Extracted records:
[Start of Attachment]

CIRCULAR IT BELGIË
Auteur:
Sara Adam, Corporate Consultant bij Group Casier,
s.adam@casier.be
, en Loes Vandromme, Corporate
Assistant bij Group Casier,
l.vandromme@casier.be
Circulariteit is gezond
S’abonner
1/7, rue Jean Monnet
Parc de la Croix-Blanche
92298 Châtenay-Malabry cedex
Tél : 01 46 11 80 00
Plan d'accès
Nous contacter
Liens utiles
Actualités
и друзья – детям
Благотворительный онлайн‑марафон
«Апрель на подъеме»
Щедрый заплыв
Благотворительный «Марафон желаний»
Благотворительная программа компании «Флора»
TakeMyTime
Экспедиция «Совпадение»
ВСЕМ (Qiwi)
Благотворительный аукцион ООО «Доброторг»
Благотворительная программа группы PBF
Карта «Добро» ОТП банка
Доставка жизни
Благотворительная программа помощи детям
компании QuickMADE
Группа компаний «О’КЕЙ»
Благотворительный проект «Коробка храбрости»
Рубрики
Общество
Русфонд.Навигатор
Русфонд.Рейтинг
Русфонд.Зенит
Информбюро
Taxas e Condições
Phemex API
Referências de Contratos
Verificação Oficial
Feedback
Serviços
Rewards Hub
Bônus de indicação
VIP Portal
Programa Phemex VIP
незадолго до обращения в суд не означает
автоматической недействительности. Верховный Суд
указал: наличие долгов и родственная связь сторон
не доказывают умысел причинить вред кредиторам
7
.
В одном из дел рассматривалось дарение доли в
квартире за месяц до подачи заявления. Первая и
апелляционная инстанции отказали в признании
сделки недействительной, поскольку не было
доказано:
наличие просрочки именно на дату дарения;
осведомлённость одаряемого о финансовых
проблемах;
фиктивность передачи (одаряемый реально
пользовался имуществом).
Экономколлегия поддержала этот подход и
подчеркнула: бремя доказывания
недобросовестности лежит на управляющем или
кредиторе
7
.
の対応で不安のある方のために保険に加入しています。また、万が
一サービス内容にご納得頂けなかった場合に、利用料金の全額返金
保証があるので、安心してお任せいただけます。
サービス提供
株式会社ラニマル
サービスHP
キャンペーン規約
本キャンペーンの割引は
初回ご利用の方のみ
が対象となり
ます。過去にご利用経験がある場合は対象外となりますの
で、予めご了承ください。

[End of Attachment]
[Start of Attachment]

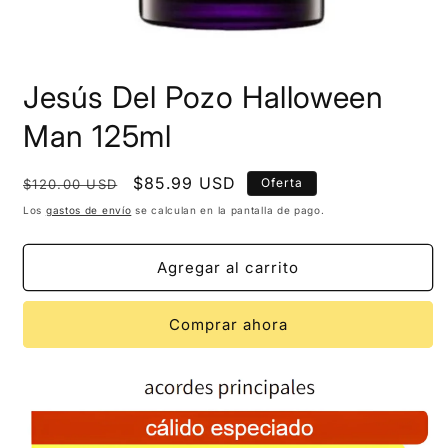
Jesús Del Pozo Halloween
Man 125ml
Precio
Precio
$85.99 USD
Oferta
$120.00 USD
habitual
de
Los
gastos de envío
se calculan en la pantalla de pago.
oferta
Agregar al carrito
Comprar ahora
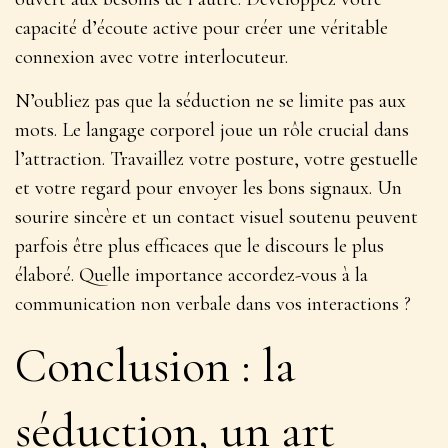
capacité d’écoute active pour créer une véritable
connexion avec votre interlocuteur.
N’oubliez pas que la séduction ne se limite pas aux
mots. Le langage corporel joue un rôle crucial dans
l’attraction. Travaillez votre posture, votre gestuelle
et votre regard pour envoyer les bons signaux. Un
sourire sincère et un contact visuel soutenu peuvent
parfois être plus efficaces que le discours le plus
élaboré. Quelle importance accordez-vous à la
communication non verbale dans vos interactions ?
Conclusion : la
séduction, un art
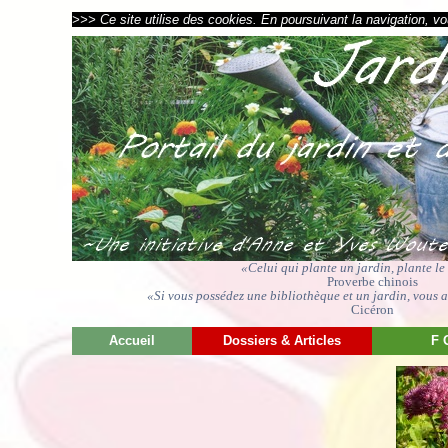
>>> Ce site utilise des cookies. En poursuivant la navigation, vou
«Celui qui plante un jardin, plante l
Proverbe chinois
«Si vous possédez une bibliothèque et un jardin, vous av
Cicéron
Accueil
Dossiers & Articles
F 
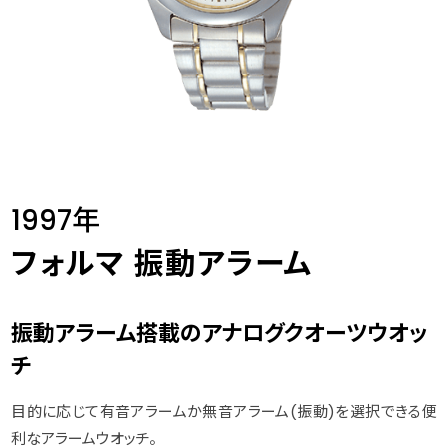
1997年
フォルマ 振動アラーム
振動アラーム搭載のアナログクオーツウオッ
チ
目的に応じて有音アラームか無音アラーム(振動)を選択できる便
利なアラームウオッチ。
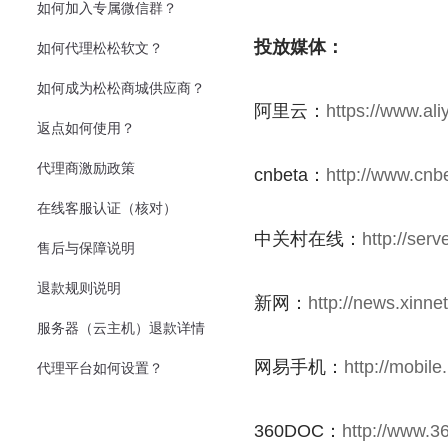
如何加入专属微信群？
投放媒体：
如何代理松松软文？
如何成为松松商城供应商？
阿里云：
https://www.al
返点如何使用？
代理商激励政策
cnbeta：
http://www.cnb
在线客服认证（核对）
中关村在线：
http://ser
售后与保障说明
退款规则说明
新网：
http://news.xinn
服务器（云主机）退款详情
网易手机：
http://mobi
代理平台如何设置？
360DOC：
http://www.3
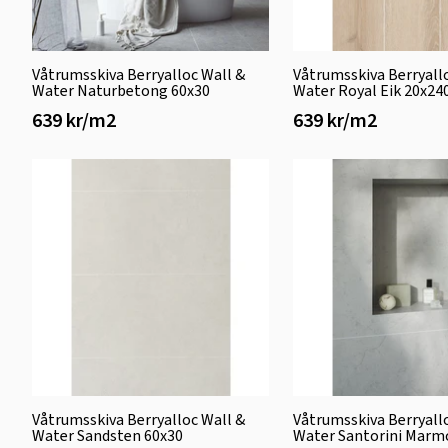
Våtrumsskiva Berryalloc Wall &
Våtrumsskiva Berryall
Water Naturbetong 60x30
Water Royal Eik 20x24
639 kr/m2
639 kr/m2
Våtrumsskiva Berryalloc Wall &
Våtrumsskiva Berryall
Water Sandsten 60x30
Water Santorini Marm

[End of Attachment]

**WORK INSTRUCTIONS**: Repeat the lines from the one containing "CIRCULAR IT BELGIË" through the one containing "で、予めご了承ください。", including both of those lines.

**EXERCISE RESULT**:
CIRCULAR IT BELGIË
Auteur:
Sara Adam, Corporate Consultant bij Group Casier,
s.adam@casier.be
, en Loes Vandromme, Corporate
Assistant bij Group Casier,
l.vandromme@casier.be
Circulariteit is gezond
S’abonner
1/7, rue Jean Monnet
Parc de la Croix-Blanche
92298 Châtenay-Malabry cedex
Tél : 01 46 11 80 00
Plan d'accès
Nous contacter
Liens utiles
Actualités
и друзья – детям
Благотворительный онлайн‑марафон
«Апрель на подъеме»
Щедрый заплыв
Благотворительный «Марафон желаний»
Благотворительная программа компании «Флора»
TakeMyTime
Экспедиция «Совпадение»
ВСЕМ (Qiwi)
Благотворительный аукцион ООО «Доброторг»
Благотворительная программа группы PBF
Карта «Добро» ОТП банка
Доставка жизни
Благотворительная программа помощи детям
компании QuickMADE
Группа компаний «О’КЕЙ»
Благотворительный проект «Коробка храбрости»
Рубрики
Общество
Русфонд.Навигатор
Русфонд.Рейтинг
Русфонд.Зенит
Информбюро
Taxas e Condições
Phemex API
Referências de Contratos
Verificação Oficial
Feedback
Serviços
Rewards Hub
Bônus de indicação
VIP Portal
Programa Phemex VIP
незадолго до обращения в суд не означает
автоматической недействительности. Верховный Суд
указал: наличие долгов и родственная связь сторон
не доказывают умысел причинить вред кредиторам
7
.
В одном из дел рассматривалось дарение доли в
квартире за месяц до подачи заявления. Первая и
апелляционная инстанции отказали в признании
сделки недействительной, поскольку не было
доказано:
наличие просрочки именно на дату дарения;
осведомлённость одаряемого о финансовых
проблемах;
фиктивность передачи (одаряемый реально
пользовался имуществом).
Экономколлегия поддержала этот подход и
подчеркнула: бремя доказывания
недобросовестности лежит на управляющем или
кредиторе
7
.
の対応で不安のある方のために保険に加入しています。また、万が
一サービス内容にご納得頂けなかった場合に、利用料金の全額返金
保証があるので、安心してお任せいただけます。
サービス提供
株式会社ラニマル
サービスHP
キャンペーン規約
本キャンペーンの割引は
初回ご利用の方のみ
が対象となり
ます。過去にご利用経験がある場合は対象外となりますの
で、予めご了承ください。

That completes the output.